Charles mengatakan, undang-undang lain yang ia maksud adalah Undang-Undang tentang Informasi dan Transaksi Elektronik (UU ITE), dan Kitab Undang-Undang Hukum Pidana (KUHP).
"Dalam berbagai perdebatan, ya, dan masukan yang kami terima dari beberapa stakeholder alangkah baiknya apabila aturan sanksi pidana yang sudah diatur dalam UU lain tidak lagi diatur di UU PDP," kata Charles dalam diskusi virtual bertajuk 'Urgensi Otoritas Pengawas Independen dalam Perlindungan Data Pribadi', Senin (10/8/2020).
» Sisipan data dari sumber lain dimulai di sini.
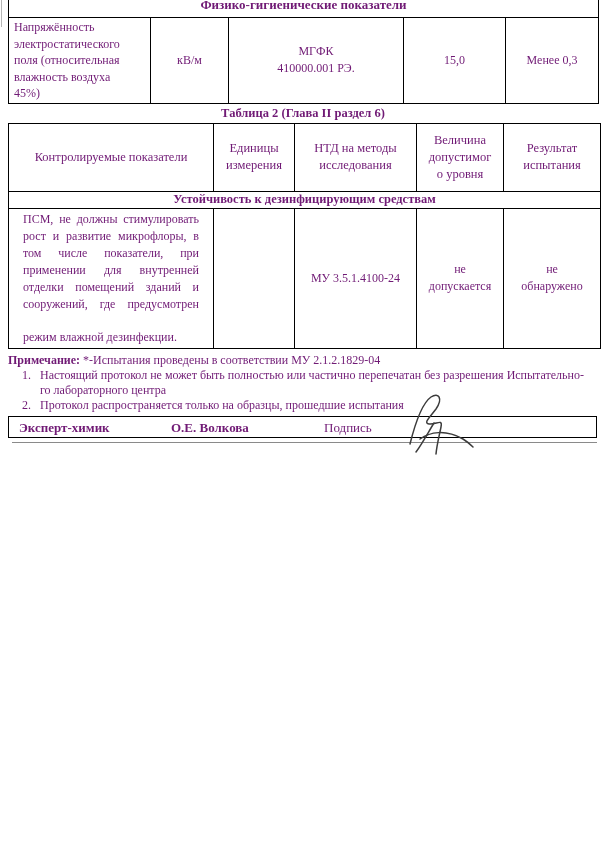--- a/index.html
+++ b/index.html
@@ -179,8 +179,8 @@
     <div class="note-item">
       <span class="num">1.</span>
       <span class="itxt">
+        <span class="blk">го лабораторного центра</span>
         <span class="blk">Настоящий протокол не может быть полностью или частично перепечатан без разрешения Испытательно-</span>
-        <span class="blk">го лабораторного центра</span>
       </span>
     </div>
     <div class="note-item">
Charles juga mengatakan, aturan sanksi yang sudah diatur dalam UU lain tak diatur lagi dalam RUU PDP agar tidak terjadi tumpah tindih.
"Sanksi yang sudah diatur UU lain, sehingga akan tumpang tindih, kalau kita perhatikan dari UU yang sudah ada UU ITE, KUHP itu kan pasal-pasal dalam UU yang ada pun sudah bisa menjerat orang-orang yang menyalahgunakan data pribadi," ujarnya.
Lebih lanjut, Charles menjelaskan, sanksi dalam RUU PDP dititikberatkan pada pemberian sanksi denda dan admistrasi.
Ia mencontohkan, apabila dalam sebuah badan swasta terjadi kebocoran data, maka dengan adanya UU PDP dapat dijatuhkan sanksi denda atau admistrasi.
"Dan ini juga berlaku di negara-negara lain, kita mengacu pada GDPR (General Data Protection Regulation) negara-negara Eropa, mereka lakukan sanksi denda yang tidak kecil gitu terhadap badan-badan yang lalai dalam melakukan perlindungan data pribadi," pungkasnya.
Adapun, RUU PDP merupakan RUU inisiatif pemerintah dan masuk dalam Prolegnas prioritas tahun 2020.
Saat ini, RUU PDP dalam proses menerima masukan dari pakar, akademisi serta penyerahan DIM dari seluruh fraksi di DPR.